在擴增實境(Augmented Reality;AR)技術或是虛擬實境(Virtual Reality;VR)技術的應用情境中,需要播放3D影像或是動態的3D模型來讓使用者更為融入虛擬場景或方便於與虛擬物件的互動。In the application scenarios of augmented reality (Augmented Reality; AR) technology or virtual reality (Virtual Reality; VR) technology, it is necessary to play 3D images or dynamic 3D models to allow users to better integrate into the virtual scene or facilitate for interacting with virtual objects.
然則,若要產生動態的3D影像(或稱為是「動畫」),便需要先行建置靜態的3D模型,從而耗時耗力。並且,若要使靜態的3D模型轉換成動態的3D模型,需要另外建立3D模型的骨架以及表面的材質貼圖,因而需要大量的設計人力,方能續行後續的動畫製作。因此,若能夠降低3D模型在建立時的難度,讓使用者更易於建置3D模型,則可更為方便地研發AR技術或VR技術等應用。However, if you want to generate dynamic 3D images (or called "animation"), you need to build a static 3D model first, which is time-consuming and labor-intensive. Moreover, if the static 3D model is to be converted into a dynamic 3D model, the skeleton of the 3D model and the texture map of the surface need to be established separately, thus requiring a lot of design manpower to continue the subsequent animation production. Therefore, if it is possible to reduce the difficulty of creating a 3D model and make it easier for users to build a 3D model, it will be more convenient to develop applications such as AR technology or VR technology.

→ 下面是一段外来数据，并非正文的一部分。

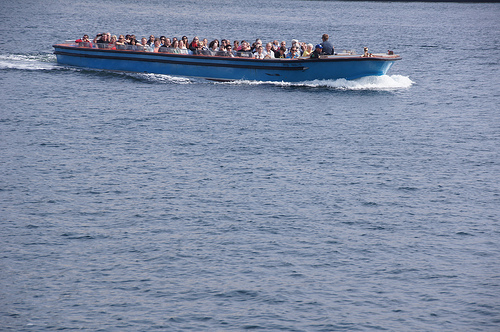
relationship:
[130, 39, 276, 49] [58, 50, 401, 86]
people on boat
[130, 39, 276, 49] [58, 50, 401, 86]
people sitting on boat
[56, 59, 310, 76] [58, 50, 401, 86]
line on side of boat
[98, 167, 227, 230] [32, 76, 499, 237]
ripple in water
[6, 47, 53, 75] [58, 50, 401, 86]
waves behind boat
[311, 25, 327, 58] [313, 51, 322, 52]
person wearing hat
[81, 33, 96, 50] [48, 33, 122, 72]
person on back of boat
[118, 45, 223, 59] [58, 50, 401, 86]
shield on side of boat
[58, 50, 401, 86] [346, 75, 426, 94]
boat on top of water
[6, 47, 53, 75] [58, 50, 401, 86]
waves by boat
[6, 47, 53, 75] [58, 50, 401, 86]
waves coming from boat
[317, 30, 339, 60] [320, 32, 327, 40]
man has head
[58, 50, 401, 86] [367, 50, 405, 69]
boat has bow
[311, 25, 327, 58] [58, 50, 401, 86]
person on boat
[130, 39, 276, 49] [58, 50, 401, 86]
people inside of boat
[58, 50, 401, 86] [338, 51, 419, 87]
boat has front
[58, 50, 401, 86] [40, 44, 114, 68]
boat has back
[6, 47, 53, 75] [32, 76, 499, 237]
waves inside water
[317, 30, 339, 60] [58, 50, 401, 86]
man standing on boat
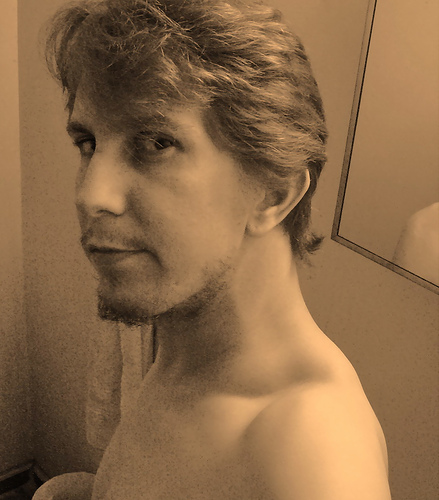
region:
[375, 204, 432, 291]
reflection in the mirror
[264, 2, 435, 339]
mirror on the wall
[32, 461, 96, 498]
toilet in the corner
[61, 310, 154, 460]
curtain on the wall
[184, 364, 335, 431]
shadow on the man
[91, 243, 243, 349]
beard on the mans face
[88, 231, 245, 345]
jaw of the man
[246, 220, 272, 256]
ear lobe on the man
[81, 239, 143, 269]
lips on the man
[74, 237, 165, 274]
mouth of the man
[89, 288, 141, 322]
hair on mans chin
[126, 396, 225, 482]
man wearing no shirt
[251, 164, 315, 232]
the mans ear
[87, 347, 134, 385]
a towel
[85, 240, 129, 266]
the mans lips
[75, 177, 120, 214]
the mans nose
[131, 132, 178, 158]
the mans eye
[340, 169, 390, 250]
a mirror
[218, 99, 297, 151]
the mans hair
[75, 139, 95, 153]
the mans right eye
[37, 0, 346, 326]
man with feathered hair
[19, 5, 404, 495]
man taking a selfie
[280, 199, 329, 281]
small tail of hair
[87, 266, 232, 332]
scraggly beard on a guys chin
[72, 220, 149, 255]
thin sparse mustach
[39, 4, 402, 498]
man with no shirt on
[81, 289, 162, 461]
a towel hanging on the wall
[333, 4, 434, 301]
metal bordered medicine cabinet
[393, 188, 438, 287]
reflection of a body part in the mirror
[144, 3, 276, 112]
light shining on a guys hair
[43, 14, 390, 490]
shirtless man standing in bathroom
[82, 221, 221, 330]
facial hair of man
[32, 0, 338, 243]
blonde hair of man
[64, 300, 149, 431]
shower curtain behind man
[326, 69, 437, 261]
mirror on bathroom wall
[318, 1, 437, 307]
frame of mirror on wall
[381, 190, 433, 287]
man's reflection in mirror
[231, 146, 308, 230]
ear of the man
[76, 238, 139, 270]
lips of the man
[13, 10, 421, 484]
black and white photograph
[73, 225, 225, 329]
man with facial hair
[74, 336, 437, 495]
man wearing no shirt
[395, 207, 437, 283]
reflection of man's shoulder in mirror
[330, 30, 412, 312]
mirror hung on the wall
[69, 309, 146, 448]
towel hanging on the wall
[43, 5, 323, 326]
man looking directly at camera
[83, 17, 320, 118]
man with short wavy hair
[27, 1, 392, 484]
man taking a selfie in the bathroom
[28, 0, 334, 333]
man facing straight but looking to the side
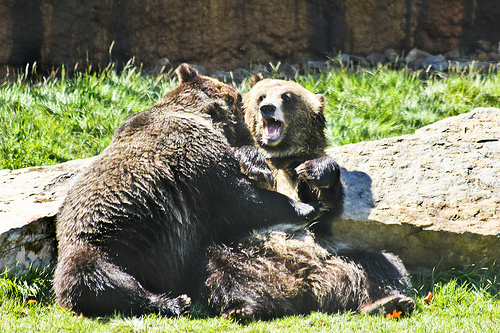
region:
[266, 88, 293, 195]
This bear looks very angry here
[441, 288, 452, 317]
There is a patch of green grass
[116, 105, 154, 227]
This bear looks like it's being assertive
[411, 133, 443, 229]
There is a large slab of rock here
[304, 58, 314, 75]
There are assorted rocks in the distance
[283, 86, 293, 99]
This bear has strong black eyes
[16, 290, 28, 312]
There is a leaf that is visible here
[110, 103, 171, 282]
Jackson Mingus took the photo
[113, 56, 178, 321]
There is a great deal of detail here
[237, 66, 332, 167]
head of a bear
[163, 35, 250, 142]
head of a bear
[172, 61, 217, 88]
ear of a bear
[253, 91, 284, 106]
eye of a bear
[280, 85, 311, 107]
eye of a bear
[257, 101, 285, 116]
nose of a bear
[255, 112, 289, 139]
mouth of a bear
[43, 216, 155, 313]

本發明提供一種用於建置三維影像的裝置與方法,藉由實景影像產生具備3D模型的3D影像,除了可以記錄3D模型在時間軸上的動作外,還可節省3D模型的建置時間。The present invention provides a device and method for building a 3D image. A 3D image with a 3D model is generated from a real scene image. In addition to recording the movement of the 3D model on the time axis, it can also save the time for building the 3D model.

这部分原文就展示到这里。